Of the two mathematical doctrines discussed respectively in Part II and Part III of this book, the first-that of Imaginary Quantity in Algebra and Imaginary Loci in Geometry-seems to have attracted but little attention from the philosopher pure and simple. Discussion of the principles which underlie this development of mathematical expression has been confined almost exclusively within the inner circle of mathematicians interested in the philosophy of their science. But wellnigh up to the close of last century the explanations of this development-especially with regard to Imaginary Quantity-were almost purely mystical: they really explained nothing, threw no light on the motives and processes of thought which obscurely prompted it, and thus left it as much of an enigma as ever. In recent years, however, a real endeavour has been made to unravel this long-standing difficulty in the development of algebraic symbolism; it is even averred that we have now at last
a completely adequate explanation of it. The claim is, in other words, that the doctrine has been purged of its mystical implications. But, as I hold, the claim outruns the performance: the purgation is not thorough, and Part II of the present work is in the main an attempt to make it thorough.
Very different were the circumstances which attended the growth of the doctrine discussed in Part III. Metageometry, or Pangeometry, or the theory of non-Euclidean spaces and geometries, was mainly developed in the second half of the nineteenth century. It gave rise to a controversy in which the opposition to the doctrine proceeded almost wholly from the philosophers, especially from the Kantians, the great body of mathematicians meanwhile standing aloof from the conflict and apparently taking little or no interest in it. That the philosophers were worsted in the encounter can hardly be denied. Their comparative ignorance of mathematics occasionally led them to misunderstand the arguments of their opponents, and hence to raise objections which damaged their cause instead of furthering it. The result was that opposition from the purely philosophical side was practically silenced. On the other side, while the doctrine has become much more widely known to and studied by mathematicians in general, it has not among these met with universal acceptance: there are some who regard it as having no real significance, there are others who remain merely sceptical.
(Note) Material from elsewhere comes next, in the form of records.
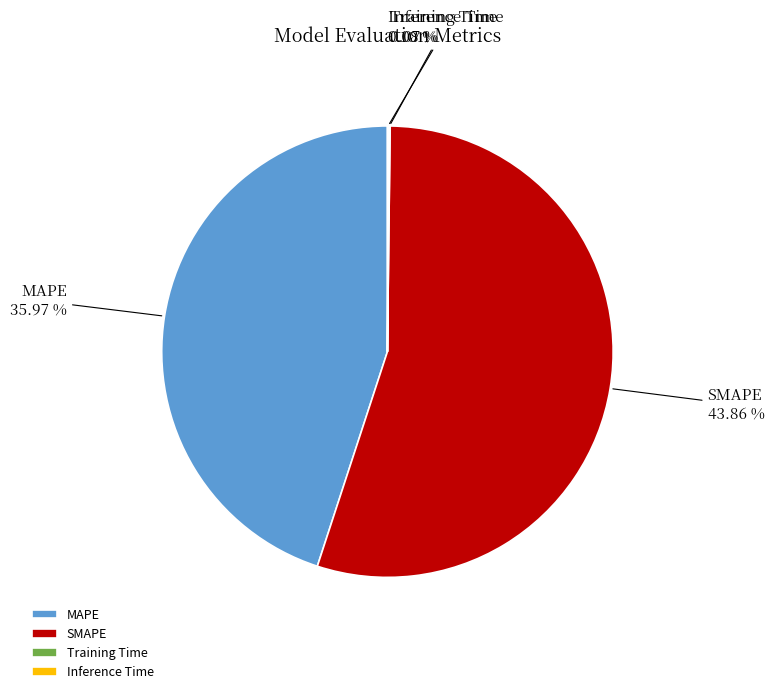

How many segments does this pie chart have?

4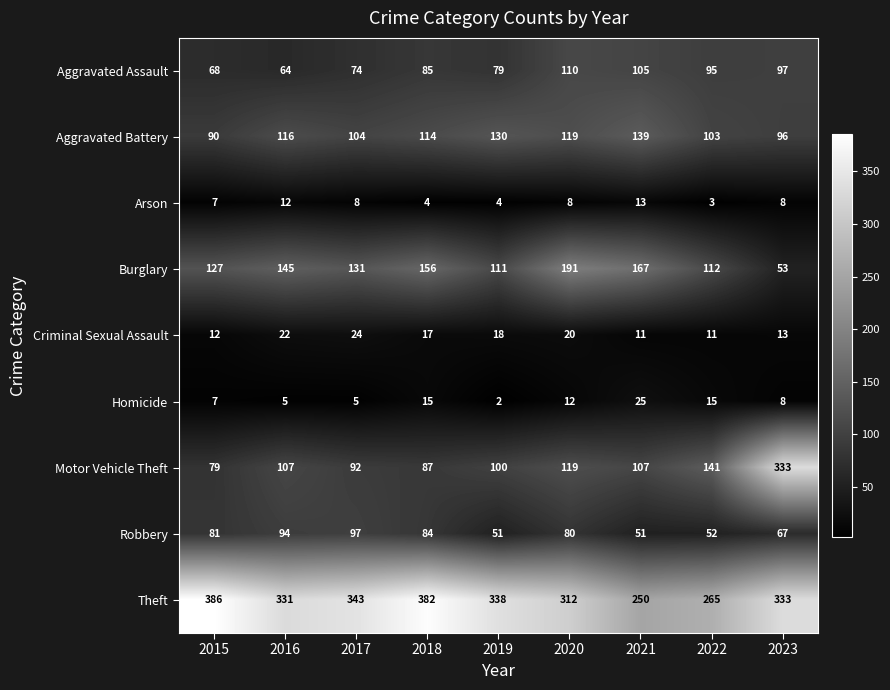

What is the minimum value for Motor Vehicle Theft?

79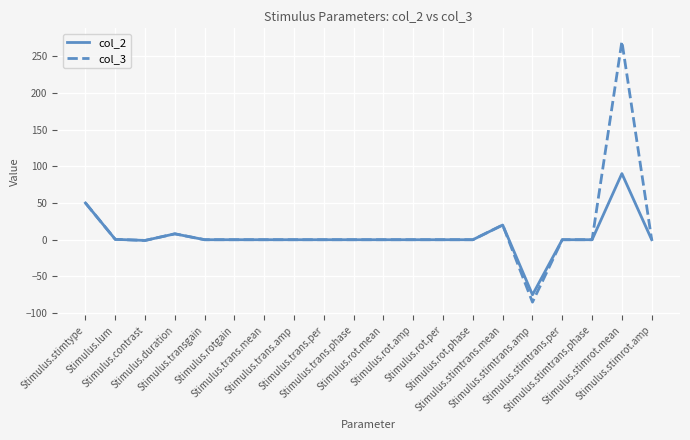

Count the number of data series in this chart.

2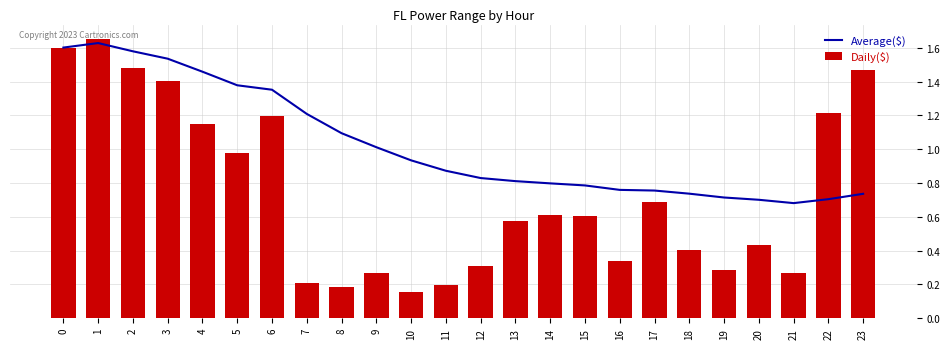

Read the Average($) value at 8.

1.1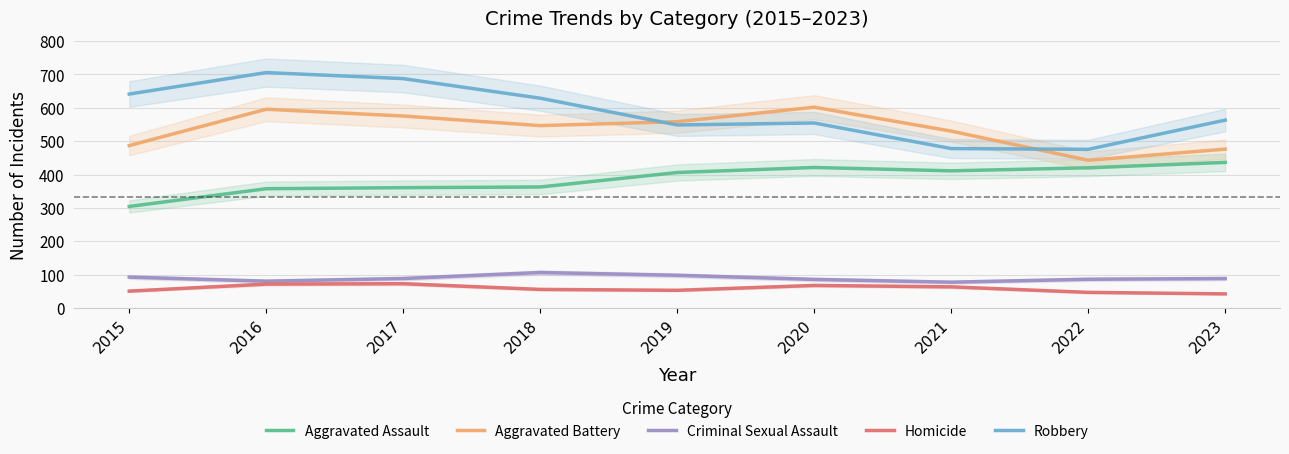

Reading left to right, list all the values displayed in this chart.

Aggravated Assault: 2015=304.3	2016=357.5	2017=360.6	2018=362.7	2019=406.1	2020=421.2	2021=411.1	2022=420.2	2023=436.4
Aggravated Battery: 2015=486.9	2016=595.7	2017=575.4	2018=546.6	2019=558.4	2020=601.9	2021=530.1	2022=442.7	2023=476.2
Criminal Sexual Assault: 2015=92.4	2016=80.3	2017=88.2	2018=106.2	2019=97.9	2020=85.6	2021=77.2	2022=86.0	2023=88.1
Homicide: 2015=50.5	2016=71.6	2017=72.7	2018=55.6	2019=52.9	2020=67.6	2021=63.2	2022=46.7	2023=42.2
Robbery: 2015=641.3	2016=705.7	2017=687.6	2018=628.9	2019=548.6	2020=554.5	2021=477.8	2022=475.5	2023=563.1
It should be added that there are points upon which the protagonists of the metageometrical theory differ from one another, and that these differences are clearly relevant to the philosophy of the doctrine. Its real significance, if it has any, thus still remains a matter of doubt, and must so remain until these differences are composed. Thus persistence in criticism of this theory, even should the criticism turn out to be mistaken, provided it be intelligent, a 3
will be justified by its utility; for it must then at least indirectly aid in bringing about that complete concordance which is still to seek in the philosophical interpretation of the theory.
With respect to Part I, the general character of which is psychological, I gladly take this opportunity of acknowledging my indebtedness to Dr. W. McDougall, Wilde Reader in Mental Philosophy in the University of Oxford, who was kind enough to read it in manuscript and to give me the benefit of some valuable suggestions.